* **読解テキスト**
★ ★ ★ ★ ★ ★ ★

僕は脚本というよりも、1話を観た時に、長井演出のすごさ。「いや、これ、ほんとに続くの?」みたいな感じでしたよね。このまま走り切れるか心配になるぐらい、命がこもっていた。それが1話だったと思うんですよ。スタッフの魂みたいなものが観てる人にも伝わったんじゃないかな
――今回は、せっかく人気スタジオの社長がゲスト…ということで、A-1 Picturesの過去8作品の中から、どれが一番人気なのか、視聴者ライブ投票を敢行!
コーナー進行は、おなじみの顔となりつつあるうざキャラスタッフ、札幌のジャックナイフ。「マジLOVE1000%」(※8)を口ずさみながらの登場に、思わず下を向く植田さん。
あなたのハートに笑顔を届ける、札幌のジャックナイフ。ジャックって呼んでいいぜ!
はい。今のフリはゲストを帰すだけのパワーがあったと思います
――しかし札幌のジャックナイフはそんなダダ滑りの雰囲気にも負けず。
ということで、A-1Picturesの人気アニメ8作の中からひとつを選んで、皆さんに投票していただきたいと思います
――候補となったのは、『あの花』をはじめ、『マギ』『銀の匙』『WORKING!!』『俺の妹がこんなに可愛いわけがない。』『THE IDOLM@STER』『宇宙兄弟』『青の祓魔師』の8作品。
まぁ僕はですね、この中には入ってはいないんですけれども、『俺の彼女と幼なじみが修羅場すぎる』が大好きですね
――なぜかジャックから目をそらす植田さん。
チワワちゃんと真涼ちゃんの間で、何回も揺れ動いて、定まらない感じが…
あの、植田さんがまったく目を合わせてくれないって気づいていますか?
今視聴者の方の集計をしていますが、社長としては言いづらいかもしれないですけど、社長はどれだと思いますか?『あの花』以外で
『あの花』以外ですと…。長くやっているという意味で、『宇宙兄弟』にしておきましょうかね
えー…と、それは聞いていい事情なんですかね? 聞いちゃいましょう。なぜでしょう?
いやーそれは、ちょっとこれを見ている関係者から、あとでいろいろと厳しい糾弾をされることになっているので…
それでは集計結果見てみましょう! 社長の予想はあたっているのでしょうか。『あの花』人気は圧倒的で、あ、でもやっぱり『宇宙兄弟』と『俺の妹。』が同率2位
でもこれだけたくさん作品手がけている中で、A-1 Picturesさんの特徴ってどんな企画でもいけるところだと思うんですよ。人情ものもいけるし、SFっぽいものもいけるし、一方でコメディもいけるし、シリアスなものもいけるというふうに思っているんですけれども
そうですね、まぁ、ひとつのジャンルに拘らない会社と言ってしまえばそういう会社かなぁと思いますけど
おもしろければいいっていうか、おもしろく作れる自信があるんだったら、どんなジャンルもトライしようっていうふうに思っています
【編集注】
※8 A-1 Pictures制作の人気アニメ「うたの☆プリンスさまっ♪ マジLOVE1000%」の主題歌。

★ ★ ★ ★ ★ ★ ★

* **課題**
上のインタビュー記事から、「はい。今のフリはゲストを帰すだけのパワーがあったと思います」で始まり「弟』『青の祓魔師』の8作品。」で終わる箇所を一字一句変えずに抜き出してください。

* **データ内容**
★ ★ ★ ★ ★ ★ ★

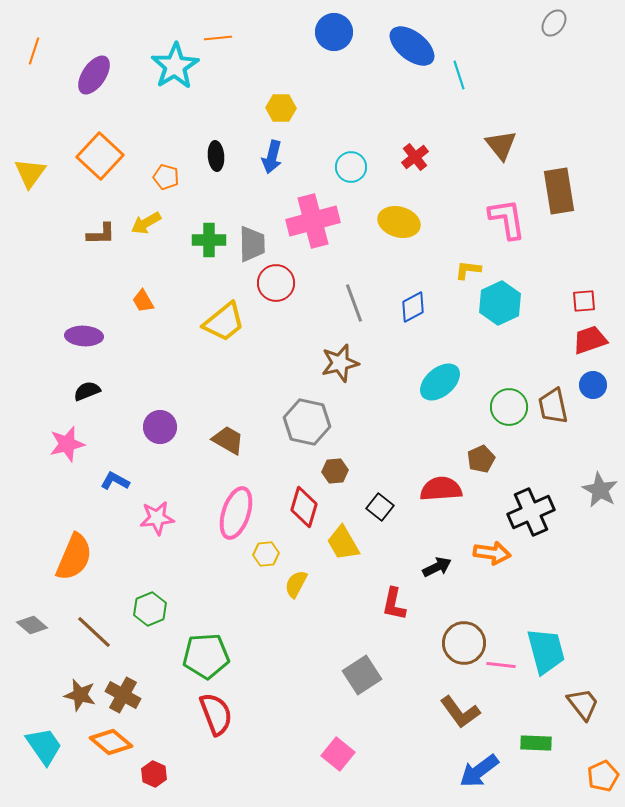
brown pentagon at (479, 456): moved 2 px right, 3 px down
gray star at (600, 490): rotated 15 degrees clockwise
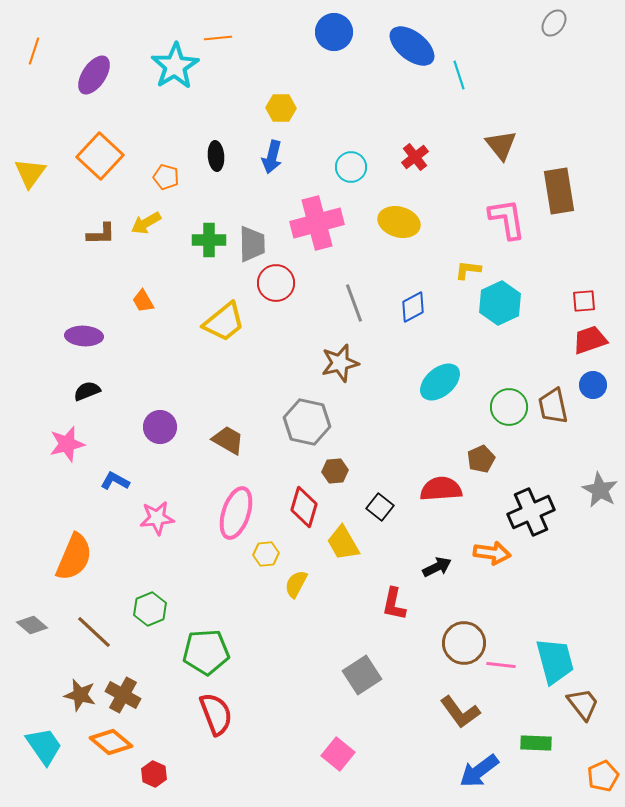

★ ★ ★ ★ ★ ★ ★

* **回答**
はい。今のフリはゲストを帰すだけのパワーがあったと思います
――しかし札幌のジャックナイフはそんなダダ滑りの雰囲気にも負けず。
ということで、A-1Picturesの人気アニメ8作の中からひとつを選んで、皆さんに投票していただきたいと思います
――候補となったのは、『あの花』をはじめ、『マギ』『銀の匙』『WORKING!!』『俺の妹がこんなに可愛いわけがない。』『THE IDOLM@STER』『宇宙兄弟』『青の祓魔師』の8作品。